It all started with a regular, everyday bus ride. Photographer Aaron Sheldon’s son, Harrison, refused to get off the bus, wanting to stay and watch the traffic and pedestrians. Although frustrated, Aaron realized that to his son, this wasn’t just one bus ride in a lifetime of similar bus rides, it was a new and exciting adventure.
When Harrison got an ear infection and had to go to the doctor’s’ office, his father, hoping to give him the courage to sit on the examination table, asked “What kind of brave people have to go the doctor’s office?’ to which Harrison replied “Well how about astronauts? Are astronauts brave?”
Connecting the idea of the brave astronaut and the adventurous child, Aaron started a project that would be called Small Steps Are Giant Leaps. He photographed Harrison wearing a costume space suit, doing everyday things like laundry, getting a haircut, and, yes, riding the bus. The project, Aaron writes on his Kickstarter page, “is about reminding parents that, to our kids, this is a new and exciting world just waiting to be explored.” After a successful campaign, Small Steps Are Giant Leaps became a book.
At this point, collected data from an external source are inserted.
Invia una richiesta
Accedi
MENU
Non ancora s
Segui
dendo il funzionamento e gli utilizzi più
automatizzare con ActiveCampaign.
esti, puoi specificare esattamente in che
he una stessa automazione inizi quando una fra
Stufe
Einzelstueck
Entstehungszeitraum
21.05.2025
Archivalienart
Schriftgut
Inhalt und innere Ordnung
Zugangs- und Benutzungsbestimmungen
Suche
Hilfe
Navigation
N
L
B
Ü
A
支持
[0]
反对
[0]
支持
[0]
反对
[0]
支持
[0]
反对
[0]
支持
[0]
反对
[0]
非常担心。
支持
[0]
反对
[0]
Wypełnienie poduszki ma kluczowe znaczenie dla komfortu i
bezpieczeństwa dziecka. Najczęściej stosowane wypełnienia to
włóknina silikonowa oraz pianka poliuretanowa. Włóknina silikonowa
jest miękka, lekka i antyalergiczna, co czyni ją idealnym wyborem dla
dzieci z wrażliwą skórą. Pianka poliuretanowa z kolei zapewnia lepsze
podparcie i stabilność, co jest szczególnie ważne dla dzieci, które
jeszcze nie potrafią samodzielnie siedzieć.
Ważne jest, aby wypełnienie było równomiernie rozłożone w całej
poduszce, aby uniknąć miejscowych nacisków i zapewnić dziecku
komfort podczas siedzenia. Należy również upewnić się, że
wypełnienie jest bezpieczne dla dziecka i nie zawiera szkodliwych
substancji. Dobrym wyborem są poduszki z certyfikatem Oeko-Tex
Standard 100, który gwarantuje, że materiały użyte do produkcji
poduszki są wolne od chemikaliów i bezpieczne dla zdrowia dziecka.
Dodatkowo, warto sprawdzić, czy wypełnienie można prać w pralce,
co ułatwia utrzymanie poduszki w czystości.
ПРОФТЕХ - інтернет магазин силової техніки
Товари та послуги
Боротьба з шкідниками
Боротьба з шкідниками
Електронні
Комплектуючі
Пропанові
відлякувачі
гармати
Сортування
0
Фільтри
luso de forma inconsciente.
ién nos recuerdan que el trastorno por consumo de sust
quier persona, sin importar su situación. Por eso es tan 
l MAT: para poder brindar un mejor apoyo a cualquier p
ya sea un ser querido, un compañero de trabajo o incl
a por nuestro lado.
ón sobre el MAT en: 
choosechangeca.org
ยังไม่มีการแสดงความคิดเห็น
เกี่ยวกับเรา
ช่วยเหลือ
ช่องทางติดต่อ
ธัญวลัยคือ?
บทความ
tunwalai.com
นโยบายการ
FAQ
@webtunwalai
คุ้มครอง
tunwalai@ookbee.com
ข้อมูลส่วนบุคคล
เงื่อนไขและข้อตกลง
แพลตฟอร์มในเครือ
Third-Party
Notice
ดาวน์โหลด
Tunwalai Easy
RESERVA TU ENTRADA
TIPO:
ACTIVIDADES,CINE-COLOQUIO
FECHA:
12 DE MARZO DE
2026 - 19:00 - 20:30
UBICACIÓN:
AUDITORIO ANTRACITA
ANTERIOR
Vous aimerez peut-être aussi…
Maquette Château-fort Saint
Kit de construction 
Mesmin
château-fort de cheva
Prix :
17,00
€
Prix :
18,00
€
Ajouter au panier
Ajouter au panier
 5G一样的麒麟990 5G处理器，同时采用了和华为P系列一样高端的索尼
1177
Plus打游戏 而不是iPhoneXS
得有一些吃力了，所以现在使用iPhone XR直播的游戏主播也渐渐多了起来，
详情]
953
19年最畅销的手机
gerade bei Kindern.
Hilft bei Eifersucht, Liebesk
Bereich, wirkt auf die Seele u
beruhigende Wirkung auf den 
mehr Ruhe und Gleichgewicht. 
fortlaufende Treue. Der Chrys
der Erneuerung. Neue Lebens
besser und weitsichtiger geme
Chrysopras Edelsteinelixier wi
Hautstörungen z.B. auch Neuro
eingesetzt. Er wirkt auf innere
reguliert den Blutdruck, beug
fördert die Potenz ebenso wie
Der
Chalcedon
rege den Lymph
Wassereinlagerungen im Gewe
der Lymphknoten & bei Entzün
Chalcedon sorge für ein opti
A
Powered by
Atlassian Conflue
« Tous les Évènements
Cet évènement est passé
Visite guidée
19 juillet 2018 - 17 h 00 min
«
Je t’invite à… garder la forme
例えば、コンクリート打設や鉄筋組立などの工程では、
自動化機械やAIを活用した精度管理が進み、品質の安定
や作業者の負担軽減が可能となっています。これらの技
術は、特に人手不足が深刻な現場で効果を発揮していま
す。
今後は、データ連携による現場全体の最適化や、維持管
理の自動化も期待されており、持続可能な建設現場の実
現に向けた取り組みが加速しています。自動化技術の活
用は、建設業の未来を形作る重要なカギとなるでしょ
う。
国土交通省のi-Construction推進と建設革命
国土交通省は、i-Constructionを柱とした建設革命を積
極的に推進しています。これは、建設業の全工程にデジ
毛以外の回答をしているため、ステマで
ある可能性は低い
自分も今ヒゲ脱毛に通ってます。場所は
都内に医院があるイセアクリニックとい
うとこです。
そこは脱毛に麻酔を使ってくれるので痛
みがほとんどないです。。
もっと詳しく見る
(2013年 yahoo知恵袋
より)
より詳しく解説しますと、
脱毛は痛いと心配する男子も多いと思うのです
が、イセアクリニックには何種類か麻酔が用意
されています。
But that wasn’t the end for the intrepid explorer. After someone at the Kennedy Space Center saw an image of Harrison, dressed in his space suit, holding a sign reading “Florida Space Coast or BUST”, the father-son team was invited to the complex for a special visit. The tiny astronaut saw the Atlantis space shuttle, touched a moon rock, met veteran NASA astronaut Jon McBride, and got an up-close view of a Saturn V moon rocket.
“Our job as parents”, Aaron wrote on his website, “is to act as [our child’s] mission control and co-pilot to make sure they can explore as much of their new world as possible.”